Su asesinato, la noche del 1 de noviembre de 2025, en la Plaza Morelos, frente a niños, velas y música de fiesta, se convirtió en una postal cruel de lo que vivimos. El crimen organizado infiltró hasta las celebraciones del Día de Muertos, borrando la frontera entre la vida y la violencia. Ocho balas terminaron con su mandato y abrieron otra herida en la memoria colectiva. Un adolescente, de apenas 17 años, fue identificado como el asesino. Un menor reclutado por el CJNG: síntesis perfecta de una tragedia nacional.
La respuesta oficial no tardó: planes de paz, despliegues de la Guardia Nacional, conferencias, condolencias. Palabras conocidas. Pero lo que vino después fue más revelador: la indignación popular. Miles de ciudadanos marcharon vestidos de blanco, sombrero en mano, exigiendo justicia. No era sólo por Manzo; era por el país que se les desmorona. En Morelia, la rabia se convirtió en fuego. En Uruapan, en silencio. Dos caras del mismo duelo: la que destruye y la que clama.
Su esposa, Grecia Quiroz, asumió el cargo con serenidad valiente, prometiendo continuar el proyecto de su esposo. Pero el proyecto de Manzo no era un simple programa de gobierno: era una tentativa de redignificar la autoridad local, de demostrar que aún se puede ejercer poder sin someterse a las mafias. Esa idea, más que su figura, es lo que no puede morir.
El caso de Carlos Manzo revela la falla estructural que México se niega a ver: los municipios son la primera línea del Estado, pero la última en defensa.

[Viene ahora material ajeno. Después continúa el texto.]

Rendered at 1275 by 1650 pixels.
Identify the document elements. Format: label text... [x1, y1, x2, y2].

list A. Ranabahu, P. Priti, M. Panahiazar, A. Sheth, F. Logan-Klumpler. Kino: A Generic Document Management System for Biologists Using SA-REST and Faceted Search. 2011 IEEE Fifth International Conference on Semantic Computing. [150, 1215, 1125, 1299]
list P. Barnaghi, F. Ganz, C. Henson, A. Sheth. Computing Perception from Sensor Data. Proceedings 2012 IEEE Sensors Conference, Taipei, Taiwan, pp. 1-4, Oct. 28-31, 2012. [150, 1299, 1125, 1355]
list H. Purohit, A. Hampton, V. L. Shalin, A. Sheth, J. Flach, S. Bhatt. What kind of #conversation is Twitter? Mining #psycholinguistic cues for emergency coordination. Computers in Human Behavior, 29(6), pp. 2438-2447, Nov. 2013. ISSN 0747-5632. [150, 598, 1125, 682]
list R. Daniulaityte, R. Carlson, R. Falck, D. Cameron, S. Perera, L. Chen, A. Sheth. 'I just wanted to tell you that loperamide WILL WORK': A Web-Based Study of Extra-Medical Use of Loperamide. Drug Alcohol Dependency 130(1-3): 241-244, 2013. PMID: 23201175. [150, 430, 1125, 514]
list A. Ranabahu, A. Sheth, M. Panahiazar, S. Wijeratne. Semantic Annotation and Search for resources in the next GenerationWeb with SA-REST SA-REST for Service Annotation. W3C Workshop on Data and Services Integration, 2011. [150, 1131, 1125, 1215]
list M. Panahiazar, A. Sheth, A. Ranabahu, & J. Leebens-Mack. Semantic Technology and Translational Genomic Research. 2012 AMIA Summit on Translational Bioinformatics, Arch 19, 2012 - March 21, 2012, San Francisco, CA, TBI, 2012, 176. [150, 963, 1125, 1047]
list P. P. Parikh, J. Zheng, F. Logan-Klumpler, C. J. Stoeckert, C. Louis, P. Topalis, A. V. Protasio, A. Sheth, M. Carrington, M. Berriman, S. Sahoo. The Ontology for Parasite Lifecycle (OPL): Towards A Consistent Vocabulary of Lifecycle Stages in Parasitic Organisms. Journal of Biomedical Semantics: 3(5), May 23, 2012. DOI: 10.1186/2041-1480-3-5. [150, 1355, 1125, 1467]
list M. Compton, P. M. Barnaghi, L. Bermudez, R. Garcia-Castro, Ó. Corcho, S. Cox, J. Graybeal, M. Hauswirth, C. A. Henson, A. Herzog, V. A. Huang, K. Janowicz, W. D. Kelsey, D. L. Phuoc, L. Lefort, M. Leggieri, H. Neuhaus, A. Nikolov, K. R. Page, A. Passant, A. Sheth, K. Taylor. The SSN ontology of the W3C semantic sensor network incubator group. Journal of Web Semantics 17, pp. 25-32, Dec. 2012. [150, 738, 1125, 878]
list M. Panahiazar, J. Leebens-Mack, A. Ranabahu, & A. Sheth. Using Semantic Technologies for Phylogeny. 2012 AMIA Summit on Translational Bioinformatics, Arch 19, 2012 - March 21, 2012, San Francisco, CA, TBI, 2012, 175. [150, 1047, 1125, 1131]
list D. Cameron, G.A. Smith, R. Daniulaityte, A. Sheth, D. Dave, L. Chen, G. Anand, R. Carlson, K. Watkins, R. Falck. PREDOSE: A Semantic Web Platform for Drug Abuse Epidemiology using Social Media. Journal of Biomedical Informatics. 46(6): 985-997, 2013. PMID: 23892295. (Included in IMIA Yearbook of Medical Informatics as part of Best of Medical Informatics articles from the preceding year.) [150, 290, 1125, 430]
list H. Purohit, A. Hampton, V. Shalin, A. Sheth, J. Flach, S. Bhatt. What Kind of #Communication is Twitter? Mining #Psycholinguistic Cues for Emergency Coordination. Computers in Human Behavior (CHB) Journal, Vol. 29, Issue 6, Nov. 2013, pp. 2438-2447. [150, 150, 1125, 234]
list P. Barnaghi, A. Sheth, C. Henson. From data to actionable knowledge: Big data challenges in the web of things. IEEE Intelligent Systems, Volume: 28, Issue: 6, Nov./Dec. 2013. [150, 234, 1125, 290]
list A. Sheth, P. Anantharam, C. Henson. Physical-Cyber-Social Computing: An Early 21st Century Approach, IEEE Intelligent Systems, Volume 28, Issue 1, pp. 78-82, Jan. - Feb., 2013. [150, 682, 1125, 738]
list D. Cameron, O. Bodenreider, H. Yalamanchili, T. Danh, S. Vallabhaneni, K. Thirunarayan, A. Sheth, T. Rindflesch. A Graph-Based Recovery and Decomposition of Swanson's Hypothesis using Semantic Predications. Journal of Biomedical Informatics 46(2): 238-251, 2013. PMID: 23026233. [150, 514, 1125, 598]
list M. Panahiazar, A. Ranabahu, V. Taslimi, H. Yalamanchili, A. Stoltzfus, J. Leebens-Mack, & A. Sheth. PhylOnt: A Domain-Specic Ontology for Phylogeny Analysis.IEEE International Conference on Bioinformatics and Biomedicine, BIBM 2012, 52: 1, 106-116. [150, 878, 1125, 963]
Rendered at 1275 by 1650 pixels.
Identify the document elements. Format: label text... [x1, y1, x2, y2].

Allí donde el gobierno federal no llega, el alcalde es el escudo. Y si ese escudo se rompe, el crimen entra. Uruapan, epicentro del “oro verde” y del narcotráfico, fue el escenario perfecto de esa contradicción. Manzo, con su discurso directo, se convirtió en símbolo, pero también en blanco.
Hoy, algunos buscan lucrar con su muerte, capitalizar el dolor, convertirlo en discurso electoral o en trending topic. Pero hacerlo sería traicionar el sentido mismo de su historia. La política mexicana debe aprender a honrar sin apropiarse, a escuchar sin manipular. Porque cada vez que la muerte se vuelve mercancía, el país pierde un poco más su alma.
Carlos Manzo no fue un héroe perfecto ni un mártir sin mancha. Fue, más bien, un hombre que se atrevió a desafiar una realidad insoportable. En eso radica su legado. Su sombrero, ese símbolo que ahora se refleja en protestas, ya no representa solo a un político asesinado, sino a todos los que intentan construir desde abajo un país más digno.
Quizá, en el fondo, la historia de Manzo no sea la de un final, sino la de una advertencia: o recuperamos la capacidad de cuidar a quienes gobiernan con integridad, o seguiremos enterrando esperanzas con nombre y apellido. Porque cuando la violencia se normaliza y la muerte se politiza, el país deja de estar vivo. Y si algo nos enseñó Manzo, es que incluso en medio del miedo, la dignidad todavía puede ponerse de pie.